BEGIN

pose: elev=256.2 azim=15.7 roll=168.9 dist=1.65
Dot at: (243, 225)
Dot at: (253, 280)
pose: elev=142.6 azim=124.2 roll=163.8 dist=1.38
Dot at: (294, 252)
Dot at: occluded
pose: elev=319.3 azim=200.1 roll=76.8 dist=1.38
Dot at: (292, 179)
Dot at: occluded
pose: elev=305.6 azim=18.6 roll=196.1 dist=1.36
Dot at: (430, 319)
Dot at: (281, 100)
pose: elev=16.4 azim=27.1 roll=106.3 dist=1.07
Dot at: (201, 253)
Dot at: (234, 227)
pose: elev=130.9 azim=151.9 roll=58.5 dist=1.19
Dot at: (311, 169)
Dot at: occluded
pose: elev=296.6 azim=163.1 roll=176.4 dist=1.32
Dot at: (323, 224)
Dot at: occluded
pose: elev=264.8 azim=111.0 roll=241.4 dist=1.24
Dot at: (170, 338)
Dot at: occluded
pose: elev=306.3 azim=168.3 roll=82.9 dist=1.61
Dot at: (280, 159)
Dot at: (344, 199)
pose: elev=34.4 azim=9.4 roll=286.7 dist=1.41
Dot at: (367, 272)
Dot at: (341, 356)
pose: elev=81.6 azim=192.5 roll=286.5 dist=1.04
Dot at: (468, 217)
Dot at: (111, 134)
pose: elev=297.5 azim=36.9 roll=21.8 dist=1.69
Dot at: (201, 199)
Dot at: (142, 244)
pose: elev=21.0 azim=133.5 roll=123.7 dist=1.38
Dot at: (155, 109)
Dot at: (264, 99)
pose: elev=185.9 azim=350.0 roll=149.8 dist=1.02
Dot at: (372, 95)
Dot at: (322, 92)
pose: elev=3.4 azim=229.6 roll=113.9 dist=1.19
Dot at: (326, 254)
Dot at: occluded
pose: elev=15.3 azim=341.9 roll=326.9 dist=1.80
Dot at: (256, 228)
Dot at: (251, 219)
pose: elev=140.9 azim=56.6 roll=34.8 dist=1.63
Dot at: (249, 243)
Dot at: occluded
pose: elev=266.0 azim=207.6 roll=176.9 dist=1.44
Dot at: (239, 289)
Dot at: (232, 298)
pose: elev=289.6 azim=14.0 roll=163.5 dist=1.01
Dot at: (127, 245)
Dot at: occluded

END

**THE REQUEST:**
Rename "pose" to "view" in every one of the records and repeat all the lines, leaving everything else as it is.

**THE REPLY:**
view: elev=256.2 azim=15.7 roll=168.9 dist=1.65
Dot at: (243, 225)
Dot at: (253, 280)
view: elev=142.6 azim=124.2 roll=163.8 dist=1.38
Dot at: (294, 252)
Dot at: occluded
view: elev=319.3 azim=200.1 roll=76.8 dist=1.38
Dot at: (292, 179)
Dot at: occluded
view: elev=305.6 azim=18.6 roll=196.1 dist=1.36
Dot at: (430, 319)
Dot at: (281, 100)
view: elev=16.4 azim=27.1 roll=106.3 dist=1.07
Dot at: (201, 253)
Dot at: (234, 227)
view: elev=130.9 azim=151.9 roll=58.5 dist=1.19
Dot at: (311, 169)
Dot at: occluded
view: elev=296.6 azim=163.1 roll=176.4 dist=1.32
Dot at: (323, 224)
Dot at: occluded
view: elev=264.8 azim=111.0 roll=241.4 dist=1.24
Dot at: (170, 338)
Dot at: occluded
view: elev=306.3 azim=168.3 roll=82.9 dist=1.61
Dot at: (280, 159)
Dot at: (344, 199)
view: elev=34.4 azim=9.4 roll=286.7 dist=1.41
Dot at: (367, 272)
Dot at: (341, 356)
view: elev=81.6 azim=192.5 roll=286.5 dist=1.04
Dot at: (468, 217)
Dot at: (111, 134)
view: elev=297.5 azim=36.9 roll=21.8 dist=1.69
Dot at: (201, 199)
Dot at: (142, 244)
view: elev=21.0 azim=133.5 roll=123.7 dist=1.38
Dot at: (155, 109)
Dot at: (264, 99)
view: elev=185.9 azim=350.0 roll=149.8 dist=1.02
Dot at: (372, 95)
Dot at: (322, 92)
view: elev=3.4 azim=229.6 roll=113.9 dist=1.19
Dot at: (326, 254)
Dot at: occluded
view: elev=15.3 azim=341.9 roll=326.9 dist=1.80
Dot at: (256, 228)
Dot at: (251, 219)
view: elev=140.9 azim=56.6 roll=34.8 dist=1.63
Dot at: (249, 243)
Dot at: occluded
view: elev=266.0 azim=207.6 roll=176.9 dist=1.44
Dot at: (239, 289)
Dot at: (232, 298)
view: elev=289.6 azim=14.0 roll=163.5 dist=1.01
Dot at: (127, 245)
Dot at: occluded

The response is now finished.